**YOUR INSTRUCTIONS**
Starting with the line that has "РК-Т170-160.80/3-ЧП: 4208 -> 5750" and finishing with the line that has "BABYCORN 65: 23 -> 20", set down each line below exactly. Pictures are not copied.
═══ DATA RECORDS
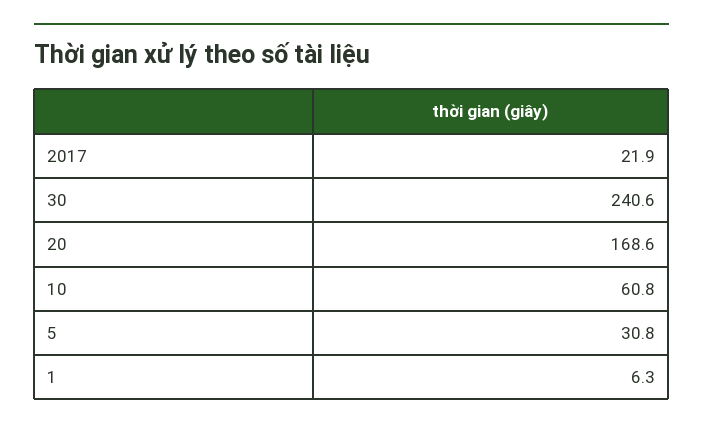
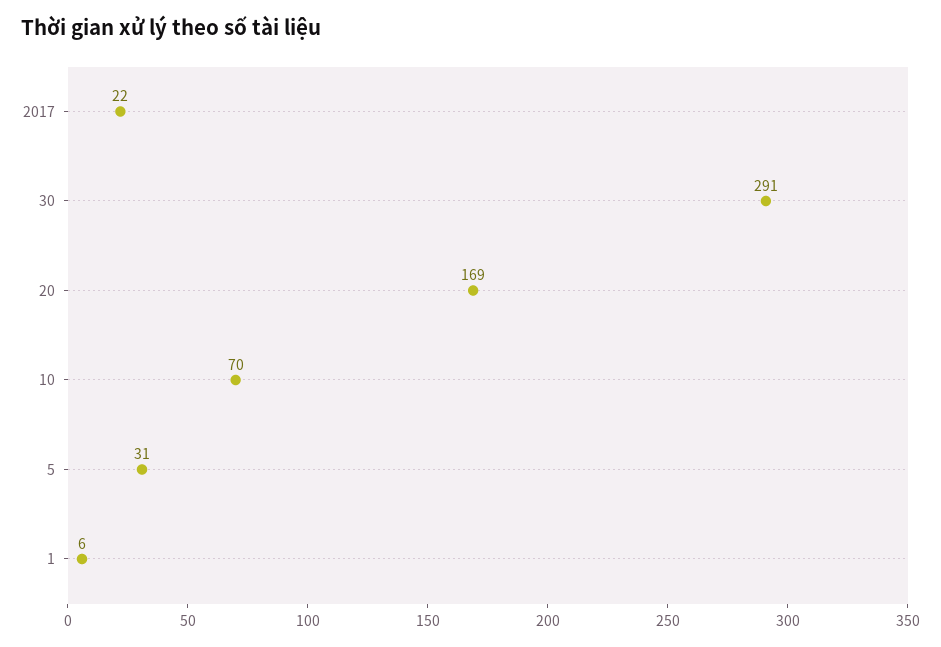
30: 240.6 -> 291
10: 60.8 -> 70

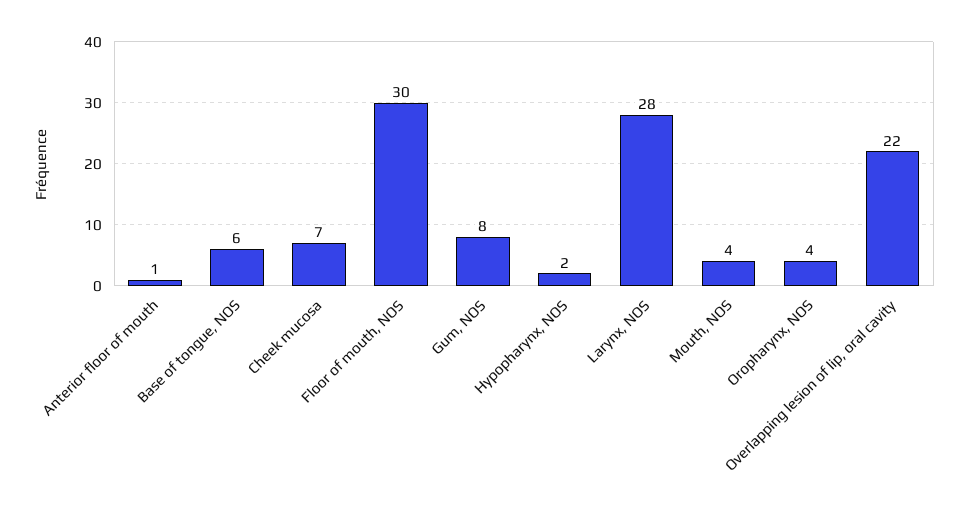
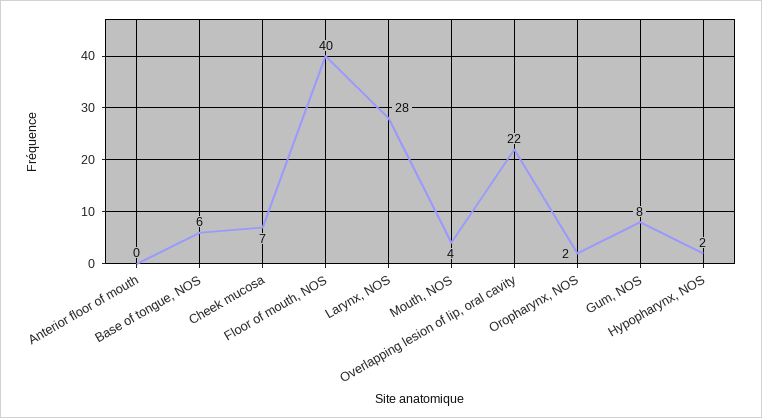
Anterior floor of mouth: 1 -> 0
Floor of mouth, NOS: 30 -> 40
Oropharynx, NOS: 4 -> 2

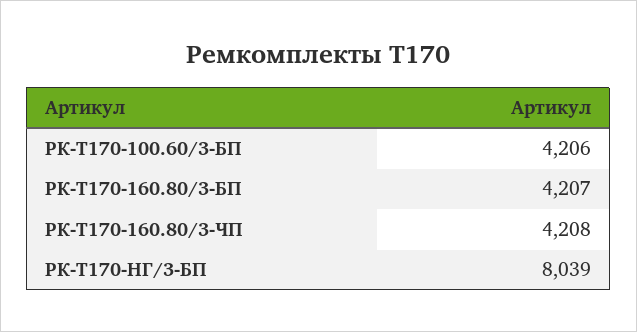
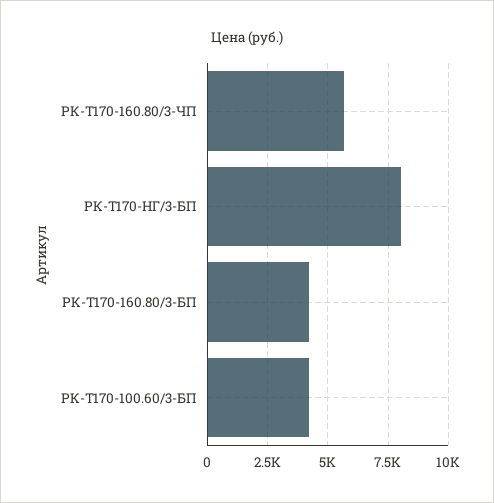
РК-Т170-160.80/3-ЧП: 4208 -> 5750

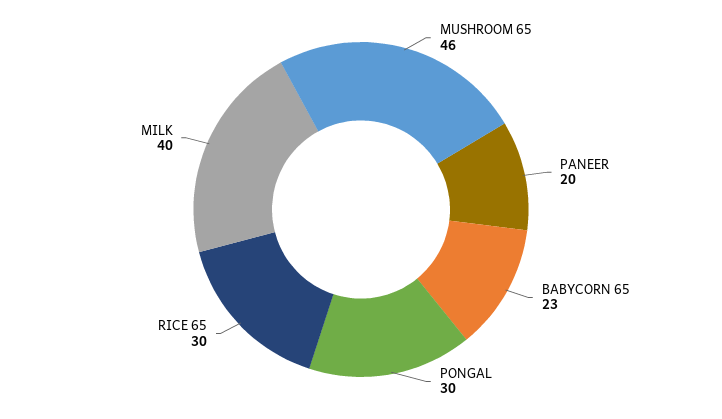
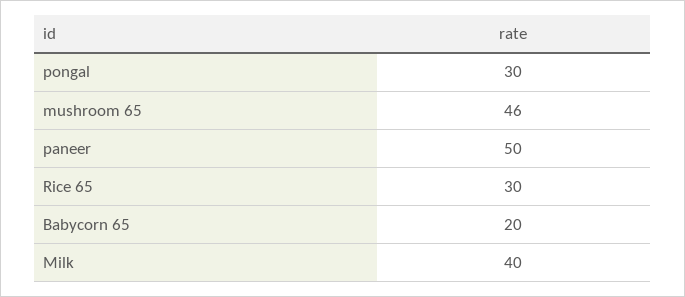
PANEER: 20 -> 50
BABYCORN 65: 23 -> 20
══════
═══ DATA RECORDS
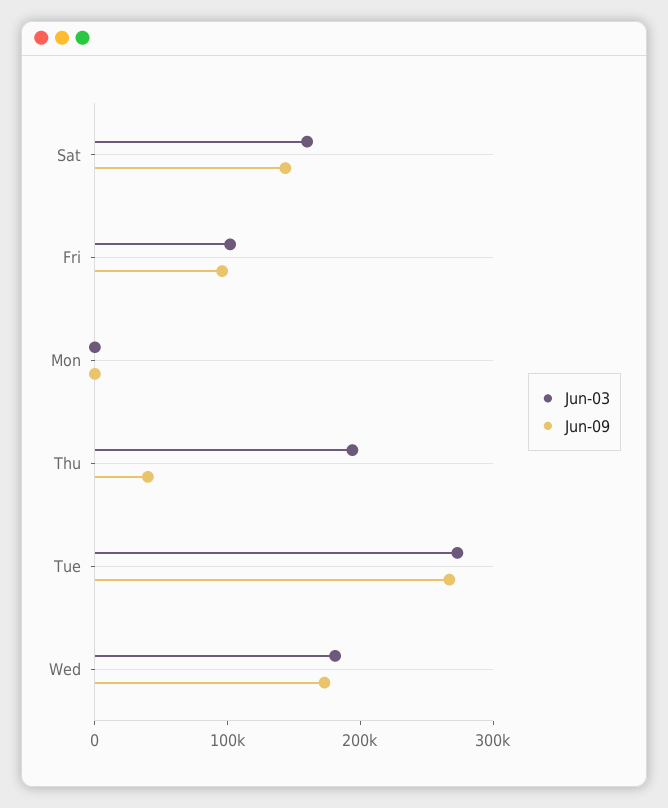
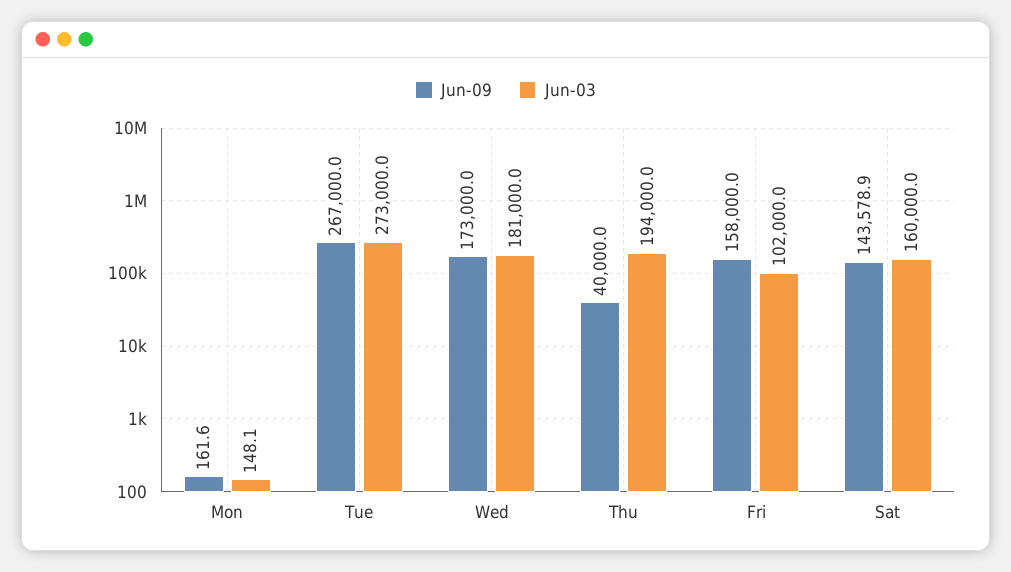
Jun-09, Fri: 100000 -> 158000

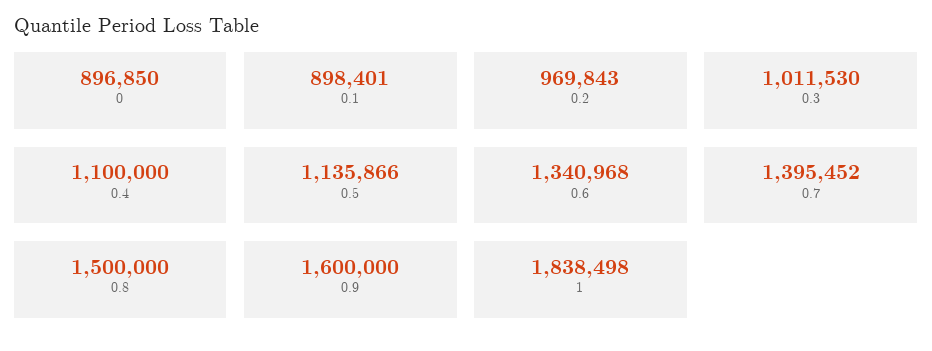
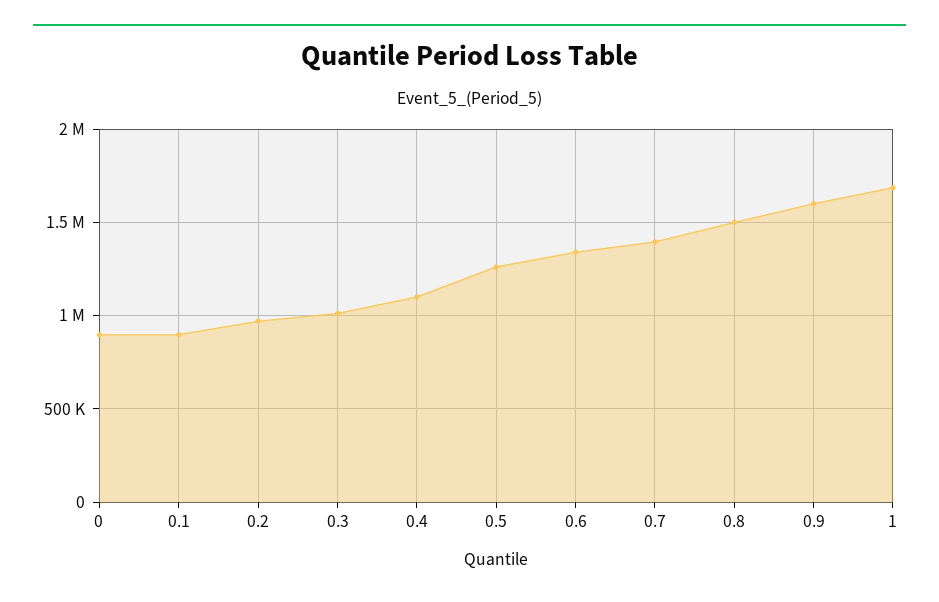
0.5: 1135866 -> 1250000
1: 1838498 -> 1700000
══════
**OUTPUT BELOW**
РК-Т170-160.80/3-ЧП: 4208 -> 5750

PANEER: 20 -> 50
BABYCORN 65: 23 -> 20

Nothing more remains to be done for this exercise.